Escrito por Laura Casamitjana

Um derrame de pellets no oceano, a 8 de dezembro, põe em evidência a necessidade de combater a poluição por microplásticos. A su vez, la sombra de la catástrofe ambiental pesa sobre la memoria gallega, dónde una vez más, los voluntarios están siendo el bastión de resistencia ante la ineficacia administrativa

What potions have I drunk of Siren tears escrevia Shakespeare no seu soneto 119. Quem diria que, séculos mais tarde, num gesto de injustiça poética, os mares se tornariam a poção corrompida.

Os pellets, também conhecidos como aparas de plástico ou lágrimas de sereia ― o nurdles em inglés ― são um problema de elevada gravidade: “as perdas de pellets de plástico para o ambiente são a terceira maior fonte de libertação não intencional de microplásticos”, afirma a nova proposta da Comissão Europeia para reduzir a poluição por microplásticos. Para além dos granulados – um resíduo particularmente complexo de remover das costas, uma vez que são bolas com cerca de 5 mm de diâmetro – o relatório europeu menciona outras fontes de poluição, desde os pneus aos geotêxteis.

“Oito milhões de toneladas de lixo por ano vão parar aos mares e oceanos (o equivalente ao peso de 800 Torres Eiffel, a cobrir 34 vezes a ilha de Manhattan ou ao peso de 14 285 aviões Airbus A380)”. As primeiras linhas de um relatório da Greenpeace sobre os plásticos nos oceanos são muito diretas.

A catástrofe ambiental ocorrida a 8 de dezembro, com a descarga de pellets a 80 quilómetros da costa portuguesa, vem mais uma vez evidenciar os problemas dos nossos mares. O navio Toconao perdeu vários contentores. Um deles transportava 1050 sacos de pellets, num total de mais de 26 toneladas de microplásticos.

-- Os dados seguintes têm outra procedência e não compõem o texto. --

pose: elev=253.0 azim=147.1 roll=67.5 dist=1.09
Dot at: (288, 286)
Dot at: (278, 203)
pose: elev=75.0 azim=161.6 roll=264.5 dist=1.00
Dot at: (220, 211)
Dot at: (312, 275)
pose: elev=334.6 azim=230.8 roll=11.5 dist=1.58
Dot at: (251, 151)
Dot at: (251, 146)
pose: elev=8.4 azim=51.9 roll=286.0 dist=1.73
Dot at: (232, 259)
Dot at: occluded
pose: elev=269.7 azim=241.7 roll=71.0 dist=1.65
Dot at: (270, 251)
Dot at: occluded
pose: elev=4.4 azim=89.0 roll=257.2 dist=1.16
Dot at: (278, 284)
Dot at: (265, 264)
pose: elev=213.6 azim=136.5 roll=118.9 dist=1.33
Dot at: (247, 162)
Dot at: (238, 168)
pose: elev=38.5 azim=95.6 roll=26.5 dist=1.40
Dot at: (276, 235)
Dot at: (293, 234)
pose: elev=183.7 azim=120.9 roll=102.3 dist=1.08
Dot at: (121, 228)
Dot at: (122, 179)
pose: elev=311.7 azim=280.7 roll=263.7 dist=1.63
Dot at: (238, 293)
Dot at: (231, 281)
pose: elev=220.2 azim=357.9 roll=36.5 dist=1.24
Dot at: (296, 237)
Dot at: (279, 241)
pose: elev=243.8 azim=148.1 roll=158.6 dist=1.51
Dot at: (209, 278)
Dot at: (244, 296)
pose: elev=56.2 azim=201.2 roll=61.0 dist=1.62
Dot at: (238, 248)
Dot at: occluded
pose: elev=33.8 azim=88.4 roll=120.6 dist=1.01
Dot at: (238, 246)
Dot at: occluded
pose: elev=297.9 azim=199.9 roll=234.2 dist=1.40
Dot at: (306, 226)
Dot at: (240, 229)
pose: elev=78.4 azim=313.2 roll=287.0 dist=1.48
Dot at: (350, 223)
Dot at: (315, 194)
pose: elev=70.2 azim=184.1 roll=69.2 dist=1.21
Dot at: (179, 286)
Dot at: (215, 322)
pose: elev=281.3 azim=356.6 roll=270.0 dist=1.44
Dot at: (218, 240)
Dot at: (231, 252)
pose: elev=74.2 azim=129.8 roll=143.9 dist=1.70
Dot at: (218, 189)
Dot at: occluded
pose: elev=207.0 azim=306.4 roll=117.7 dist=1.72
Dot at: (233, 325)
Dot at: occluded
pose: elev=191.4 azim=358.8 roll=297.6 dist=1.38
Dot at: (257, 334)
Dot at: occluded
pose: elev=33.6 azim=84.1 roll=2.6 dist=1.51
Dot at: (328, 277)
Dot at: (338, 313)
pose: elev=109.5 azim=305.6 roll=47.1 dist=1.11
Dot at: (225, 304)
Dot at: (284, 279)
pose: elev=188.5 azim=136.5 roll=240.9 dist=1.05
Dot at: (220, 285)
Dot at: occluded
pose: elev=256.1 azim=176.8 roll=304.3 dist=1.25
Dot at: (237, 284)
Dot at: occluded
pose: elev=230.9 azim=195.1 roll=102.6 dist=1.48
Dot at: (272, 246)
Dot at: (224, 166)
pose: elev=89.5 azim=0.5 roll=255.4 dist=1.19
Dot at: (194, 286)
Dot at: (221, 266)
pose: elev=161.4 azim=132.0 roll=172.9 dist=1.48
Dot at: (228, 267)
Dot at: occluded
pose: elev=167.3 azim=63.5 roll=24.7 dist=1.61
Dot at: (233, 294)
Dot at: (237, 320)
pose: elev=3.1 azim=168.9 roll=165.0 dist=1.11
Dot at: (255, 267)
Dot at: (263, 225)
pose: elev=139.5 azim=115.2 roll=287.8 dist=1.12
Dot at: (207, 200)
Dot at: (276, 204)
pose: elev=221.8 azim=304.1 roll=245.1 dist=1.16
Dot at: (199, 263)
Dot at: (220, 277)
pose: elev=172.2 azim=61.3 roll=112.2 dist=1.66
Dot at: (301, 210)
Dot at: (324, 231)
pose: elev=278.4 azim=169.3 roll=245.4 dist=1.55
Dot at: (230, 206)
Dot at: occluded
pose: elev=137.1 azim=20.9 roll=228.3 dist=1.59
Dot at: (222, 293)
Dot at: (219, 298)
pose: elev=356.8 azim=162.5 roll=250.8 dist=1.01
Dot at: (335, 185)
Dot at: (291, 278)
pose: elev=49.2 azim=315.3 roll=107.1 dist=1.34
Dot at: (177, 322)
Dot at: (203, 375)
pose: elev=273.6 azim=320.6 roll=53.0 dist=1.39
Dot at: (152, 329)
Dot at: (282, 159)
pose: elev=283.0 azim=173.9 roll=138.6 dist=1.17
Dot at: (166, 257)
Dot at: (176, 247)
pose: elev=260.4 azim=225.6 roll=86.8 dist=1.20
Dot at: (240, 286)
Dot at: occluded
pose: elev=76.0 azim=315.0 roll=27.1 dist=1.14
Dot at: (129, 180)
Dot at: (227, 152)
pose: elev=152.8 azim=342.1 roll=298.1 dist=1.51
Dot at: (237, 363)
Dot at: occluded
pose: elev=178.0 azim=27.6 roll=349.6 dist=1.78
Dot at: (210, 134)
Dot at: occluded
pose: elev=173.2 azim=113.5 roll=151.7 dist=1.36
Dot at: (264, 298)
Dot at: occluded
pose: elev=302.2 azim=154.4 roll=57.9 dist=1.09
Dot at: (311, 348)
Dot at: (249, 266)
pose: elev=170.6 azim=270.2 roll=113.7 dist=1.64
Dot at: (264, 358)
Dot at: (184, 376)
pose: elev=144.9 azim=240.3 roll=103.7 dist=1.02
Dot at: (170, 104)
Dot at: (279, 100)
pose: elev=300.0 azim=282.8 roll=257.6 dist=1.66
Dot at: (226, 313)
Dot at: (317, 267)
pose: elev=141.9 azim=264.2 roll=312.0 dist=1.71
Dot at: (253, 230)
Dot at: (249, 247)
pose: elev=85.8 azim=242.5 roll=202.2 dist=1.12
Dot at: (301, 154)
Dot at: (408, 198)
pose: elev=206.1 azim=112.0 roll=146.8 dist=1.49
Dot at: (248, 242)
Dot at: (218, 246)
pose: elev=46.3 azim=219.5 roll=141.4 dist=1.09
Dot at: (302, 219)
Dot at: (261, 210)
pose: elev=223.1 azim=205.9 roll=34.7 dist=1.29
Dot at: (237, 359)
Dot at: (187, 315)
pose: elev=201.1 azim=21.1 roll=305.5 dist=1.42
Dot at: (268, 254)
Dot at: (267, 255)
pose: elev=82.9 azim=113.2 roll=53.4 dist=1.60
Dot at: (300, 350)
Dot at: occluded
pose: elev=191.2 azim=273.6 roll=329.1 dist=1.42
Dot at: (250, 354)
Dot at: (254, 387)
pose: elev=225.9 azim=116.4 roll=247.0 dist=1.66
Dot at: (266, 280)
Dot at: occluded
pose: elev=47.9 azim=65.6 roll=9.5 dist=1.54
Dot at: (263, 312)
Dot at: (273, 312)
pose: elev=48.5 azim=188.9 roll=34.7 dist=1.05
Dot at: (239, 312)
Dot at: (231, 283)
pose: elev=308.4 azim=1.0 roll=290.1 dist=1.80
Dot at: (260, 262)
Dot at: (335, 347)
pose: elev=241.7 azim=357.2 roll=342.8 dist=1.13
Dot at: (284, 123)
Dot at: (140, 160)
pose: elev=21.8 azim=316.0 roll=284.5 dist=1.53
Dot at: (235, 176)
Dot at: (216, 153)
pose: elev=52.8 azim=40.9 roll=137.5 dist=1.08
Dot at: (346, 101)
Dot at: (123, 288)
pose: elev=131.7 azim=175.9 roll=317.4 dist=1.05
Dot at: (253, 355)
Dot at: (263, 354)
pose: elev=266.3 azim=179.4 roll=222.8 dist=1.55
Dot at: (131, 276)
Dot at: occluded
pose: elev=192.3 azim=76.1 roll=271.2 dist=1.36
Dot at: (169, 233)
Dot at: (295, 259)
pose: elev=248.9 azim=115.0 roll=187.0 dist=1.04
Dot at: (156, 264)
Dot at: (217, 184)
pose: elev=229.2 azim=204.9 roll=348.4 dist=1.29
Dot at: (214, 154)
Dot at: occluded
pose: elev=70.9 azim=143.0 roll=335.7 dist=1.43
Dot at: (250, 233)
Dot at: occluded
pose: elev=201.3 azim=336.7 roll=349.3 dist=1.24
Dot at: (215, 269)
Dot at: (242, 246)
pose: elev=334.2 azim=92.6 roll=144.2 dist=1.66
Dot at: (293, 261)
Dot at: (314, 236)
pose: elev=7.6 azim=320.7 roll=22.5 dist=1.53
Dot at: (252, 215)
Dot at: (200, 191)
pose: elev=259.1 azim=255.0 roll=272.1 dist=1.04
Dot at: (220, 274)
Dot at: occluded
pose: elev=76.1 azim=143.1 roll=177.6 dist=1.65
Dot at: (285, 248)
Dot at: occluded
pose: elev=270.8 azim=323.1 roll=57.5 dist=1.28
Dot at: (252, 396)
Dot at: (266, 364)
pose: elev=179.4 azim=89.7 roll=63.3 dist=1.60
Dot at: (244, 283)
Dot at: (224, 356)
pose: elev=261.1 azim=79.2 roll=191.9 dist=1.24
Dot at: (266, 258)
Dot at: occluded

Os voluntários apelam à profissionalização do processo de limpeza

“Soubemos dos primeiros sacos de pellets que chegaram a 13 de dezembro ao município da Ribeira”, explica Maria Sieira. Maria Sieira é uma das fundadoras da Noia Limpa, a pequena organização que ganhou destaque nos media ao divulgar o evento com o apoio de influenciadores galegos. “Alguns dias depois, um colega que está envolvido no mundo do surf disse-nos que tinham sido vistas grandes quantidades de pequenas bolas brancas na praia das Furnas. Quando um colega se aproximou de nós e viu a situação, tudo cheio de plástico de um saco que se tinha rompido contra as rochas, começámos a reportar o caso nas redes sociais”.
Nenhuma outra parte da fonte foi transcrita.